START DATA
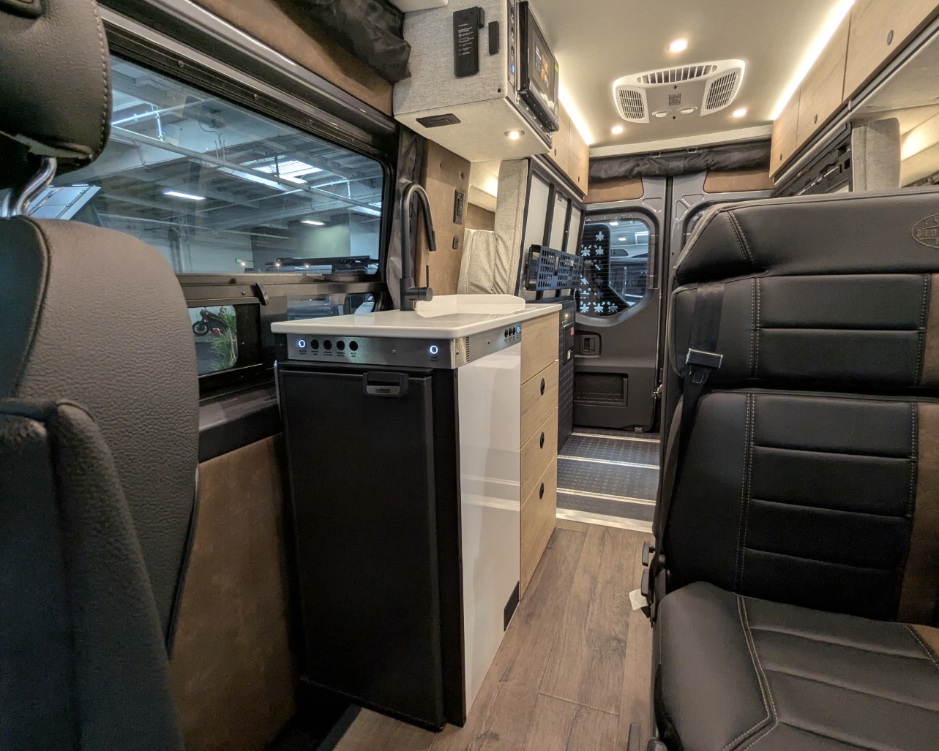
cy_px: 374
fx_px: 473
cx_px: 476
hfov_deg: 89.6
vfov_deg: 77.0
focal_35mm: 17
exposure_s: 1/27.8
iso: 136
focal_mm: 2.35
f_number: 2.2
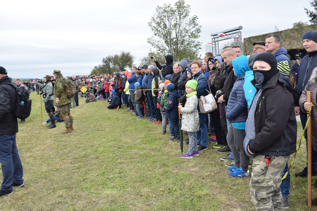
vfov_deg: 38.4
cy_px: 106
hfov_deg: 55.1
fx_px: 304
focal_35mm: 34
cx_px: 158
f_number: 8
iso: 100
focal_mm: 23
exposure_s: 1/80
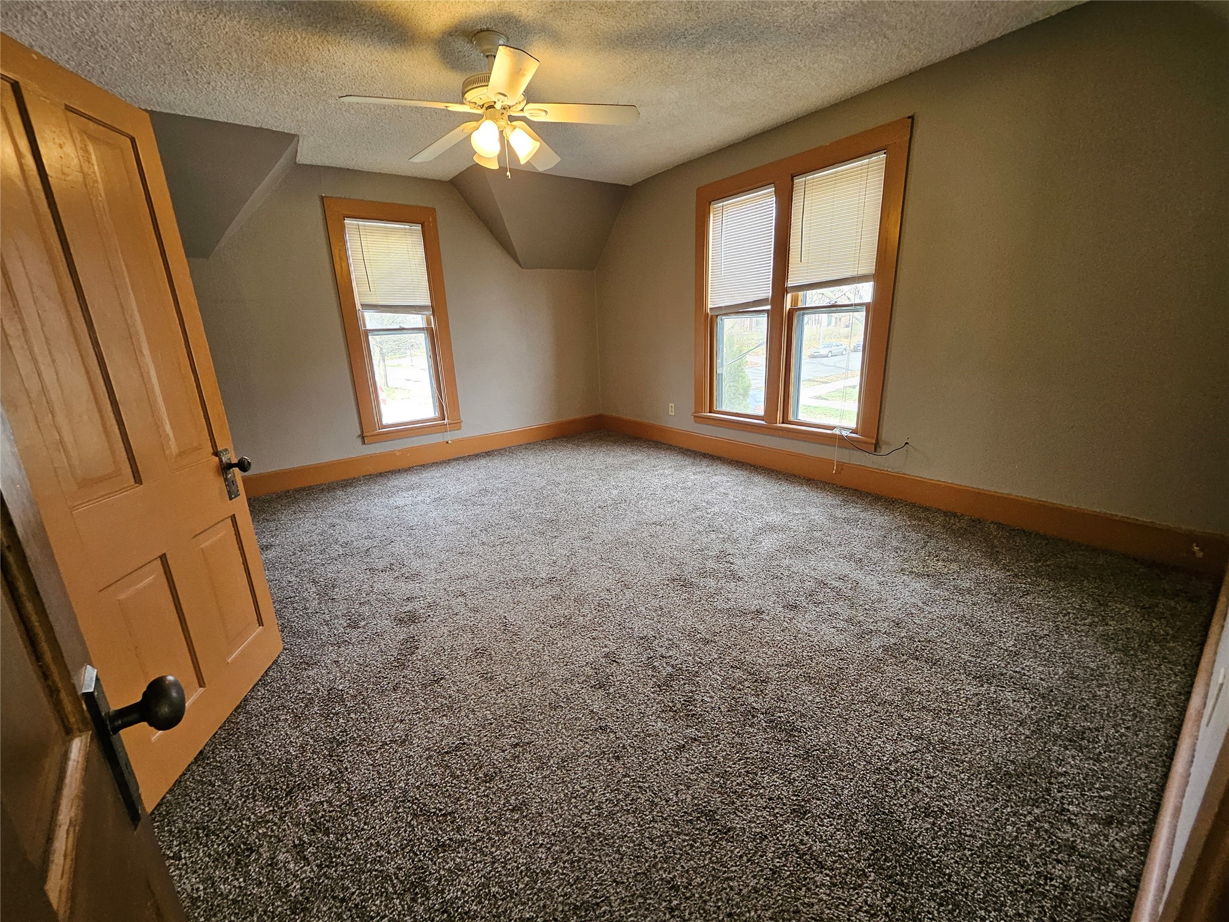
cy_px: 461
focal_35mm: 13
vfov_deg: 89.9
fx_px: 462
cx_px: 614
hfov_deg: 106.2
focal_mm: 1.74
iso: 200
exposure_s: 1/60
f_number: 2.2
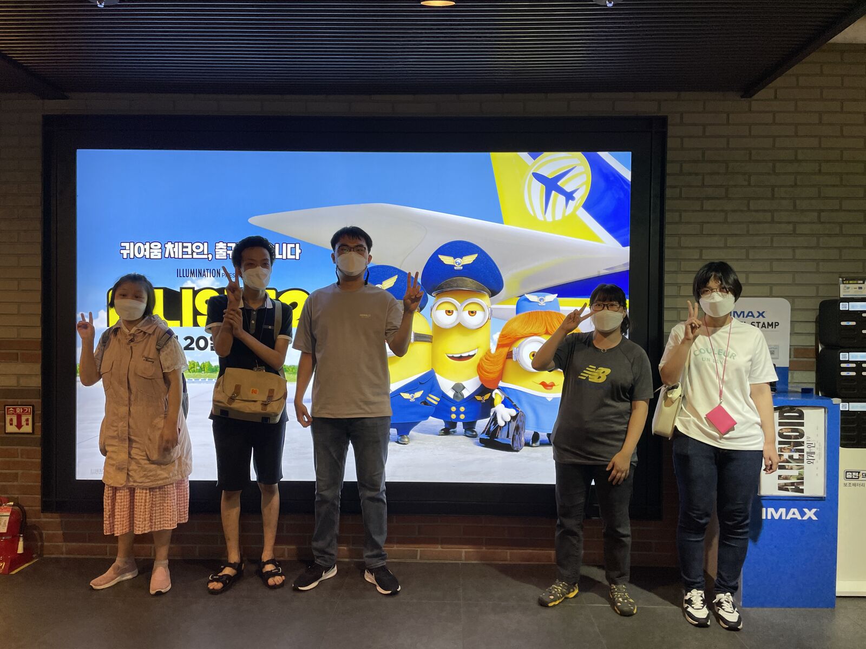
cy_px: 324
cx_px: 433
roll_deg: +0.4
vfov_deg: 53.1
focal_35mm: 26
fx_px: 650
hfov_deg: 67.3
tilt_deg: -1.9
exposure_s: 1/120
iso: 50
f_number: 1.6
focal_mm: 4.2
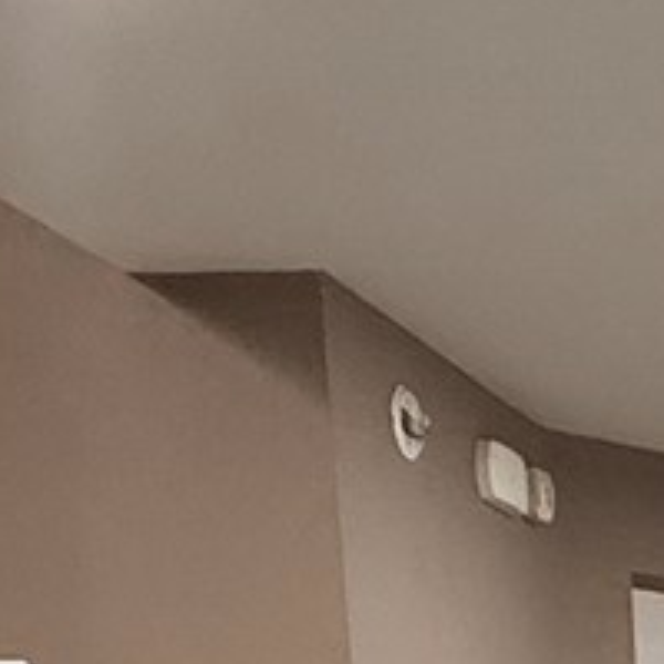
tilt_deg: -13.8
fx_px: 2148
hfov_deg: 15.0
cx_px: 1238
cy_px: 1497
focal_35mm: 99
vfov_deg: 13.7
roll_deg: -0.9
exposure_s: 1/60
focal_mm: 2.22
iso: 200
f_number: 2.2
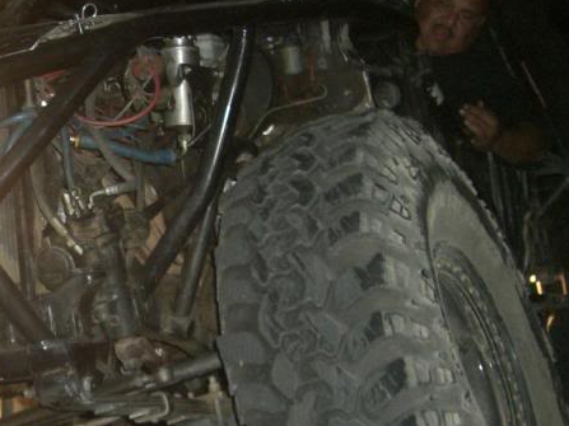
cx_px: -8
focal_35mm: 87
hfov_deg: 21.7
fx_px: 1430
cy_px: 217
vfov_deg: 17.0
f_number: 2.7
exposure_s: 1/60
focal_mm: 6.2
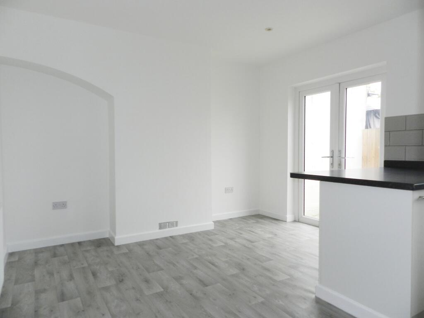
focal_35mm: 23
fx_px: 282
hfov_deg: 73.9
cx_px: 212
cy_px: 159
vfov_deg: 58.9
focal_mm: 4
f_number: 3.4
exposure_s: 1/125
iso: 160
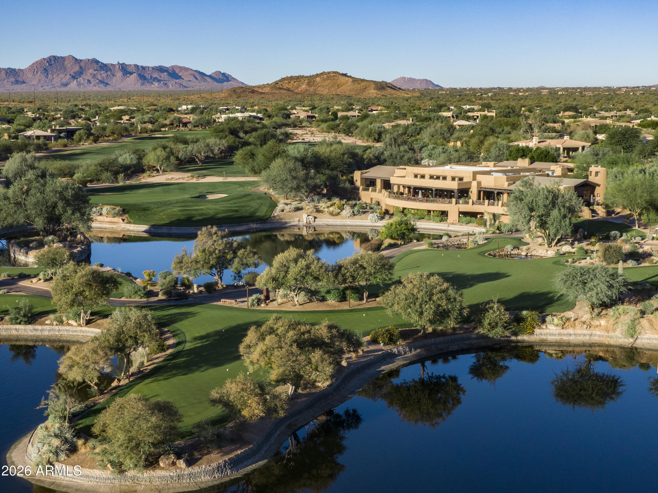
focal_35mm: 48
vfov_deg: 30.2
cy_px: 246
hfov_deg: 39.7
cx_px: 329
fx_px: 912
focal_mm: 8.6
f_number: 3.8
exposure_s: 1/80
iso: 100
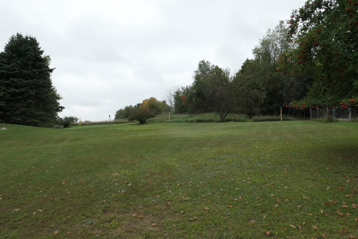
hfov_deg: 73.7
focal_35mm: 24
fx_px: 239
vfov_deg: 53.1
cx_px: 179
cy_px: 120
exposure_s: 1/160
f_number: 7.1
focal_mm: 8.8
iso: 125
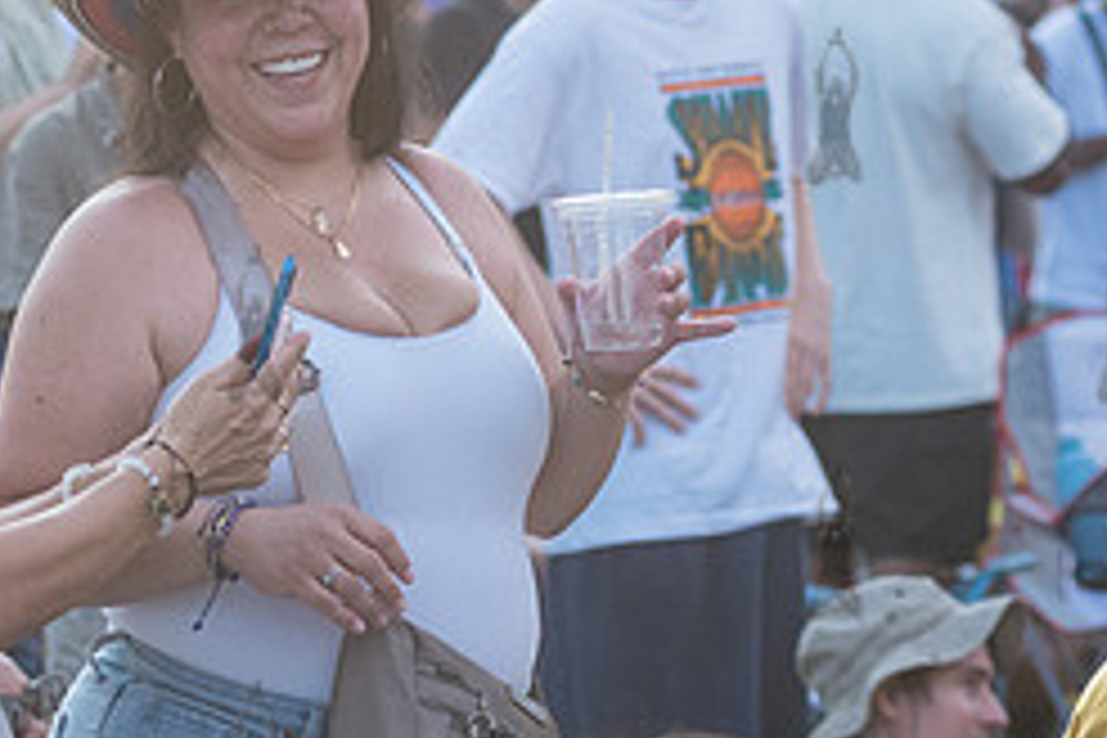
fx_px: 7256
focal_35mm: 236
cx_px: 252
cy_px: 322
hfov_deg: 8.7
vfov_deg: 5.8
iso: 2000
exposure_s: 1/2500
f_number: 4.5
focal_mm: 100
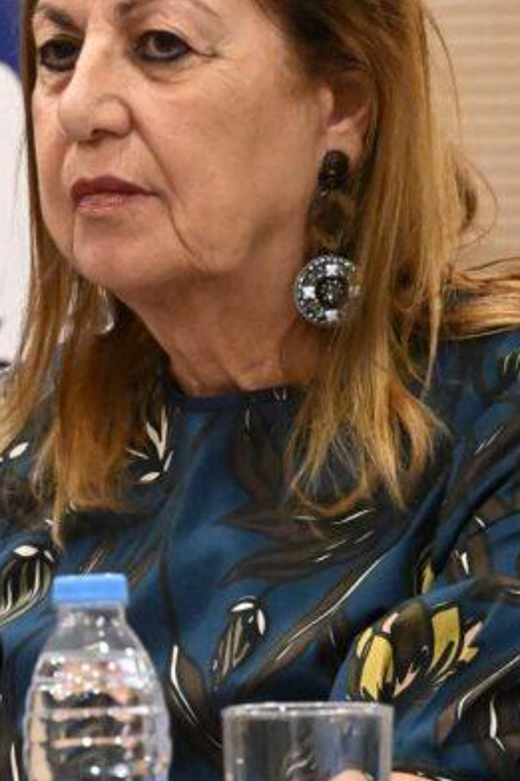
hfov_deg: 2.9
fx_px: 10192
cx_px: 151
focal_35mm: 470
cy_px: 452
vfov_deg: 4.4
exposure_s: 1/250
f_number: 5.6
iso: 8000
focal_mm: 120
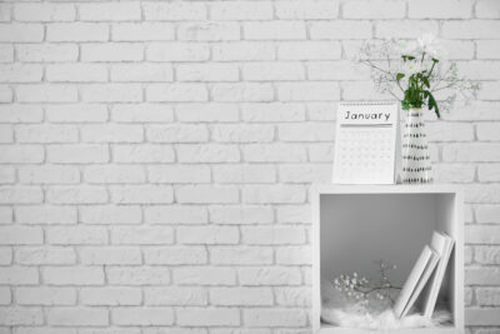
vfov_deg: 21.6
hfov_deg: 31.9
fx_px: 875
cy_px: 167
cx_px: 250
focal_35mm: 63
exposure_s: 1/50
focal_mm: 63
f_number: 6.3
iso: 250
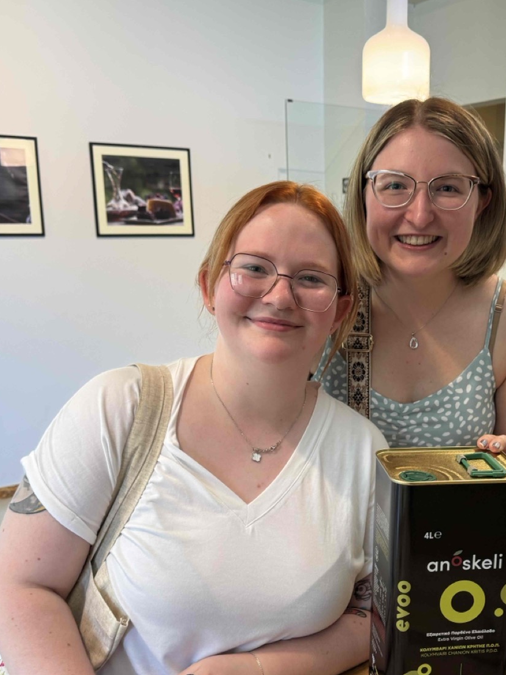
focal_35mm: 37
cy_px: 410
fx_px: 721
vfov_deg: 49.8
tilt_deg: -14.9
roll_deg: -0.8
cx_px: 353
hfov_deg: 38.1
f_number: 1.78
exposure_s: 1/50
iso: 125
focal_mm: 6.76
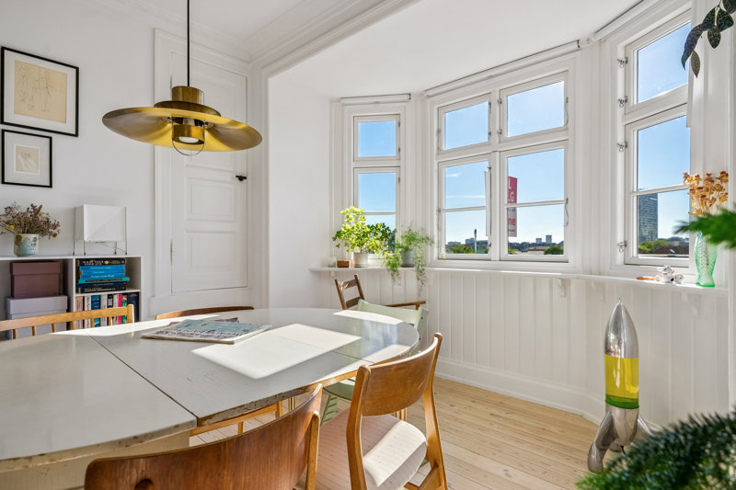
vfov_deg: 64.5
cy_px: 245
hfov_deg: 86.9
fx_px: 388
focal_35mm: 19
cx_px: 368
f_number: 5.6
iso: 500
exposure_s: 1/640
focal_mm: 19
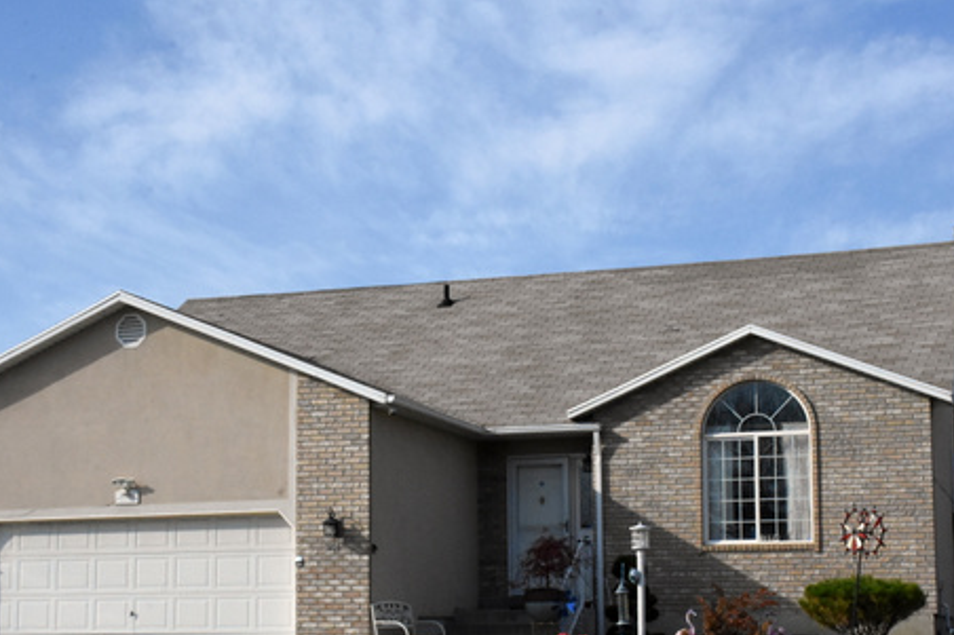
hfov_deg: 29.7
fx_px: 1801
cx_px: 477
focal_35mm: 68
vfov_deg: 19.9
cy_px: 448
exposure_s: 1/1600
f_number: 20
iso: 4000
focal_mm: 32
END DATA
-- TASK DESCRIPTION --
Retype the entire listing exactly as it appears, dropping only the pictures.

-- EXERCISE ANSWER --
cy_px: 374
fx_px: 473
cx_px: 476
hfov_deg: 89.6
vfov_deg: 77.0
focal_35mm: 17
exposure_s: 1/27.8
iso: 136
focal_mm: 2.35
f_number: 2.2
vfov_deg: 38.4
cy_px: 106
hfov_deg: 55.1
fx_px: 304
focal_35mm: 34
cx_px: 158
f_number: 8
iso: 100
focal_mm: 23
exposure_s: 1/80
cy_px: 461
focal_35mm: 13
vfov_deg: 89.9
fx_px: 462
cx_px: 614
hfov_deg: 106.2
focal_mm: 1.74
iso: 200
exposure_s: 1/60
f_number: 2.2
cy_px: 324
cx_px: 433
roll_deg: +0.4
vfov_deg: 53.1
focal_35mm: 26
fx_px: 650
hfov_deg: 67.3
tilt_deg: -1.9
exposure_s: 1/120
iso: 50
f_number: 1.6
focal_mm: 4.2
tilt_deg: -13.8
fx_px: 2148
hfov_deg: 15.0
cx_px: 1238
cy_px: 1497
focal_35mm: 99
vfov_deg: 13.7
roll_deg: -0.9
exposure_s: 1/60
focal_mm: 2.22
iso: 200
f_number: 2.2
cx_px: -8
focal_35mm: 87
hfov_deg: 21.7
fx_px: 1430
cy_px: 217
vfov_deg: 17.0
f_number: 2.7
exposure_s: 1/60
focal_mm: 6.2
focal_35mm: 23
fx_px: 282
hfov_deg: 73.9
cx_px: 212
cy_px: 159
vfov_deg: 58.9
focal_mm: 4
f_number: 3.4
exposure_s: 1/125
iso: 160
focal_35mm: 48
vfov_deg: 30.2
cy_px: 246
hfov_deg: 39.7
cx_px: 329
fx_px: 912
focal_mm: 8.6
f_number: 3.8
exposure_s: 1/80
iso: 100
hfov_deg: 73.7
focal_35mm: 24
fx_px: 239
vfov_deg: 53.1
cx_px: 179
cy_px: 120
exposure_s: 1/160
f_number: 7.1
focal_mm: 8.8
iso: 125
fx_px: 7256
focal_35mm: 236
cx_px: 252
cy_px: 322
hfov_deg: 8.7
vfov_deg: 5.8
iso: 2000
exposure_s: 1/2500
f_number: 4.5
focal_mm: 100
hfov_deg: 2.9
fx_px: 10192
cx_px: 151
focal_35mm: 470
cy_px: 452
vfov_deg: 4.4
exposure_s: 1/250
f_number: 5.6
iso: 8000
focal_mm: 120
vfov_deg: 21.6
hfov_deg: 31.9
fx_px: 875
cy_px: 167
cx_px: 250
focal_35mm: 63
exposure_s: 1/50
focal_mm: 63
f_number: 6.3
iso: 250
focal_35mm: 37
cy_px: 410
fx_px: 721
vfov_deg: 49.8
tilt_deg: -14.9
roll_deg: -0.8
cx_px: 353
hfov_deg: 38.1
f_number: 1.78
exposure_s: 1/50
iso: 125
focal_mm: 6.76
vfov_deg: 64.5
cy_px: 245
hfov_deg: 86.9
fx_px: 388
focal_35mm: 19
cx_px: 368
f_number: 5.6
iso: 500
exposure_s: 1/640
focal_mm: 19
hfov_deg: 29.7
fx_px: 1801
cx_px: 477
focal_35mm: 68
vfov_deg: 19.9
cy_px: 448
exposure_s: 1/1600
f_number: 20
iso: 4000
focal_mm: 32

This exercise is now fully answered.